EXTRACTED DATA Block Start
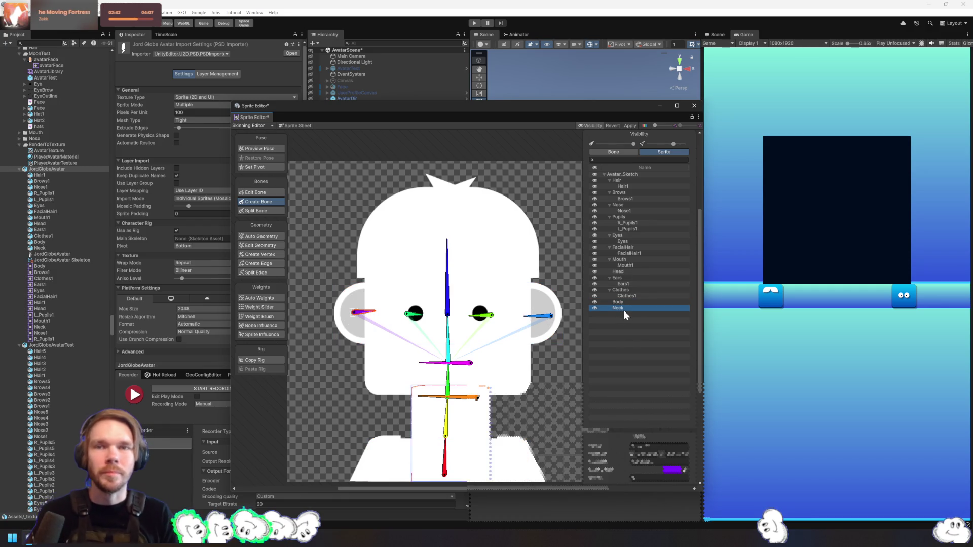
pyautogui.click(617, 303)
pyautogui.click(626, 296)
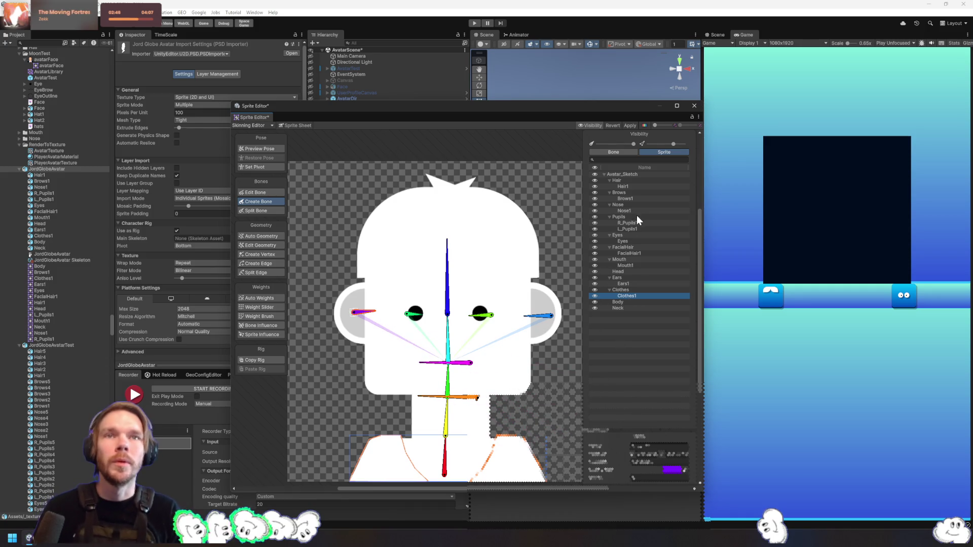
pyautogui.click(627, 187)
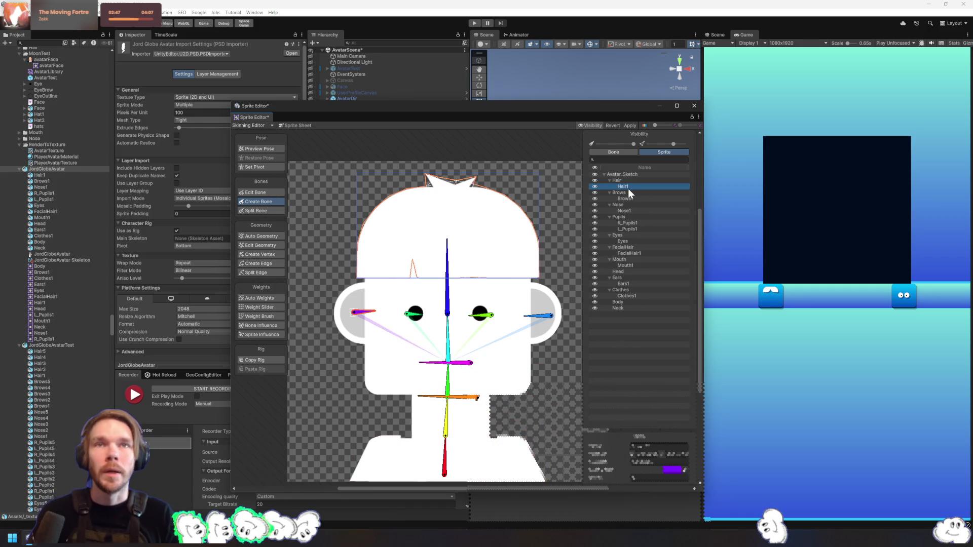
pyautogui.click(447, 240)
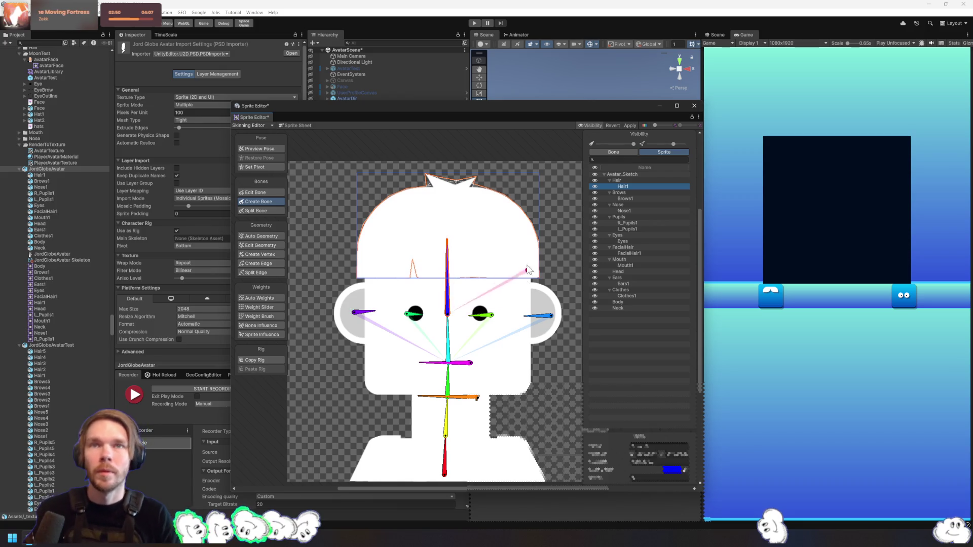
pyautogui.click(487, 232)
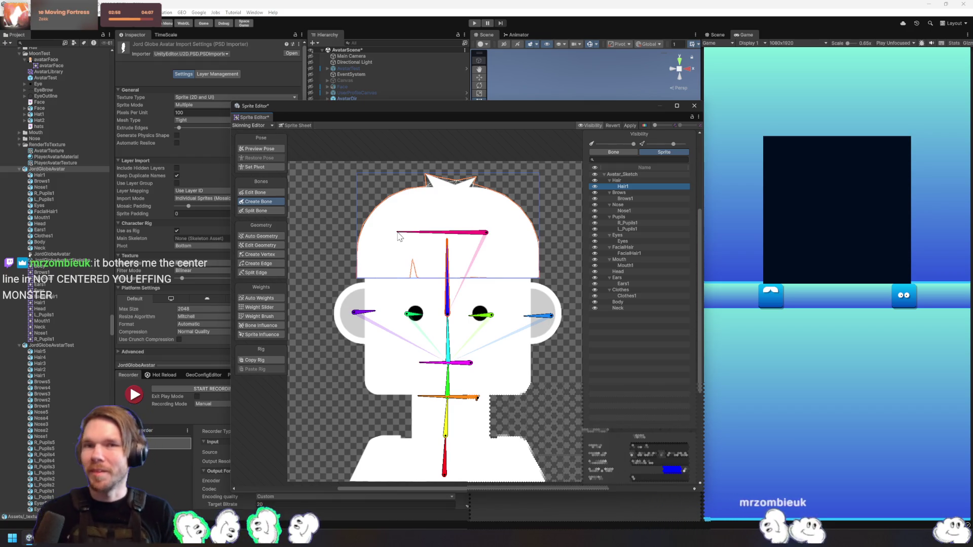
pyautogui.click(398, 233)
pyautogui.rightClick(532, 265)
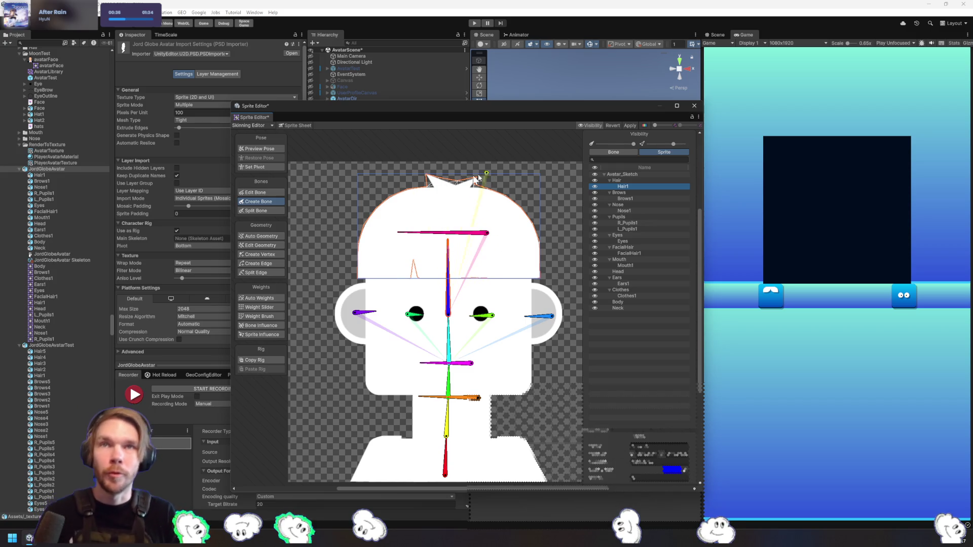
# On the Brows1 sprite, draw a horizontal bone spanning the eyebrows
pyautogui.click(633, 194)
pyautogui.click(637, 198)
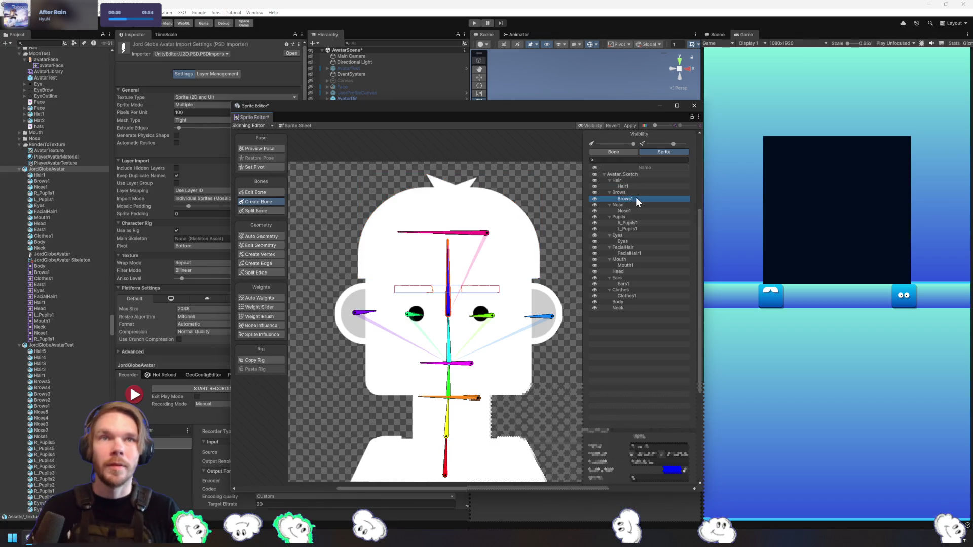
pyautogui.click(488, 289)
pyautogui.click(403, 287)
pyautogui.rightClick(427, 269)
# Delete the extra vertical bones between the brows and the mouth
pyautogui.press('Delete')
pyautogui.click(451, 361)
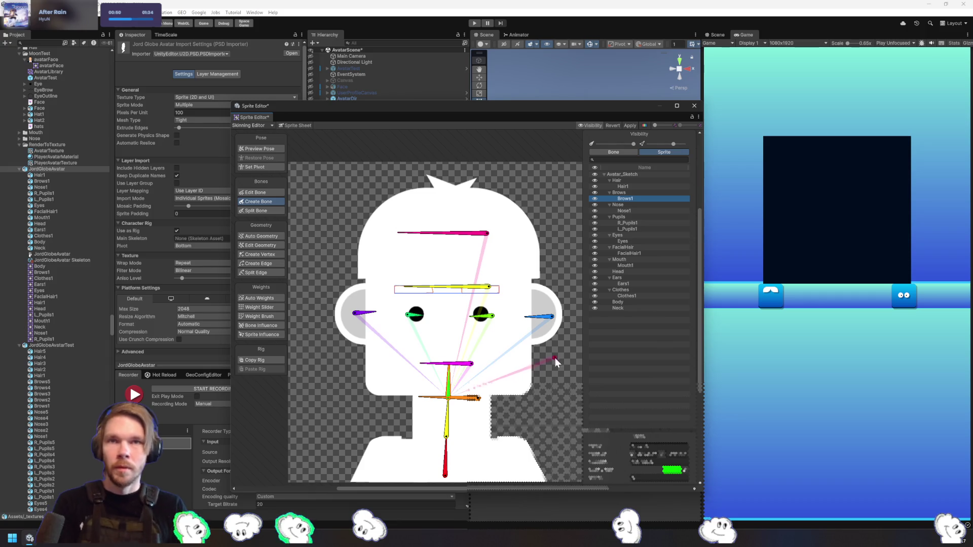
pyautogui.rightClick(469, 379)
pyautogui.click(242, 193)
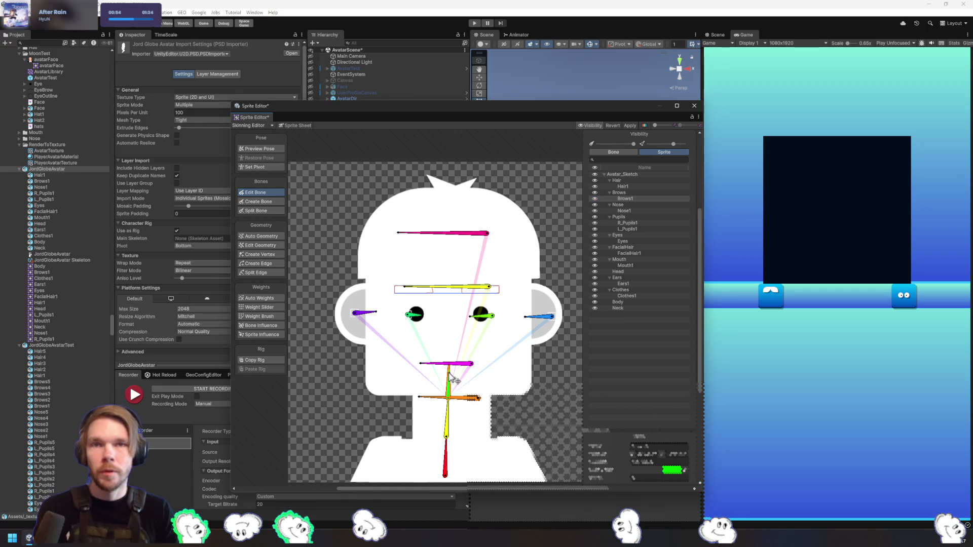
# Reshape the green bone so it runs from near the orange bone up to the forehead
pyautogui.moveTo(453, 379); pyautogui.dragTo(457, 274)
pyautogui.moveTo(454, 379)
pyautogui.mouseDown()
pyautogui.moveTo(459, 402)
pyautogui.moveTo(451, 393)
pyautogui.mouseUp()
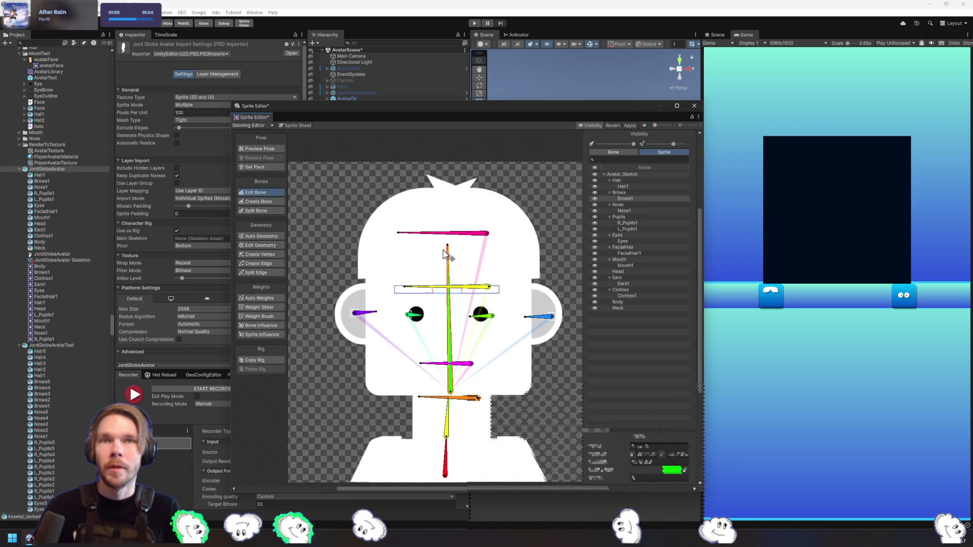
pyautogui.moveTo(447, 246); pyautogui.dragTo(449, 254)
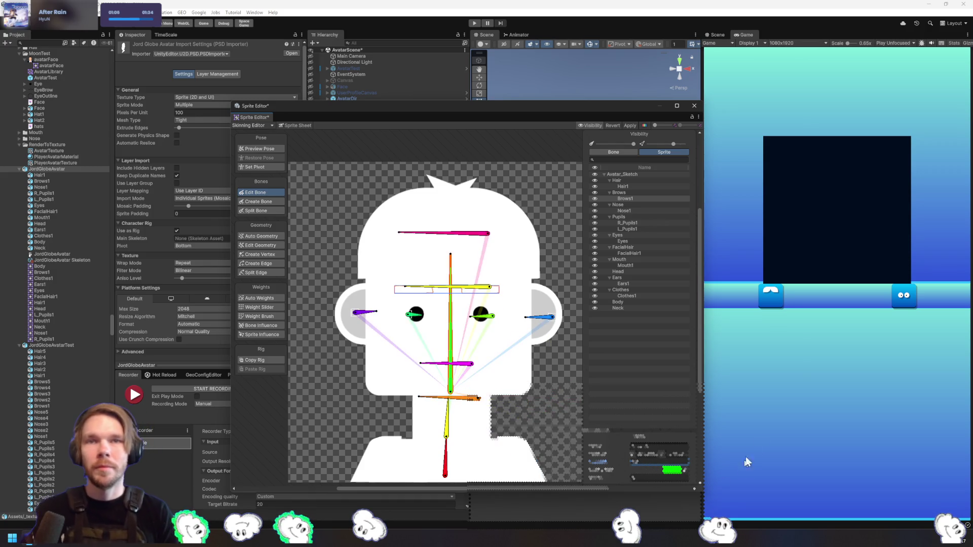
# Inspect the mouth, neck and lower bones' properties, reverting a -300 mouth position change
pyautogui.click(459, 363)
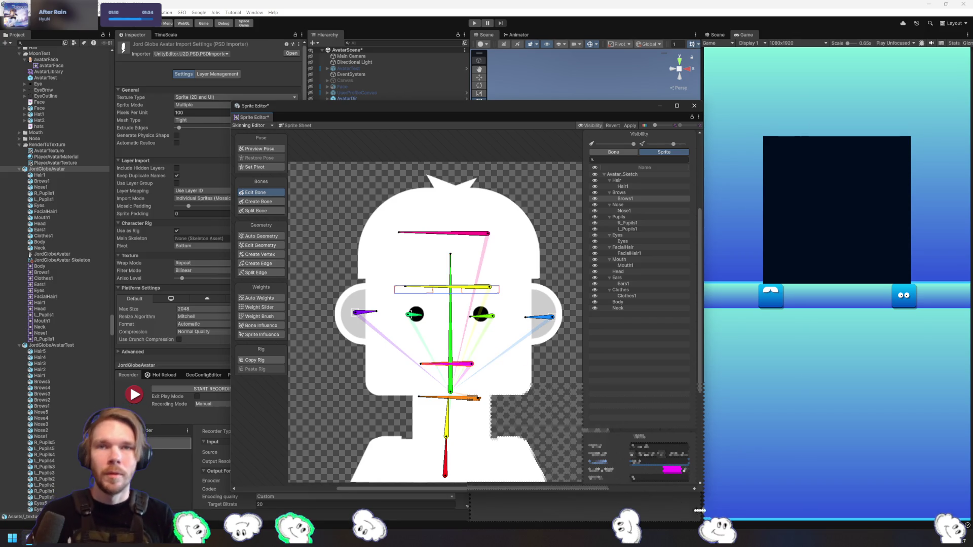
pyautogui.click(649, 454)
EXTRACTED DATA Block End
Your task is to restate word for word the lines from the one containing "# Inspect the" through the last line of the data, both ends included, with no pictures.

ANSWER SPACE:
# Inspect the mouth, neck and lower bones' properties, reverting a -300 mouth position change
pyautogui.click(459, 363)
pyautogui.click(649, 454)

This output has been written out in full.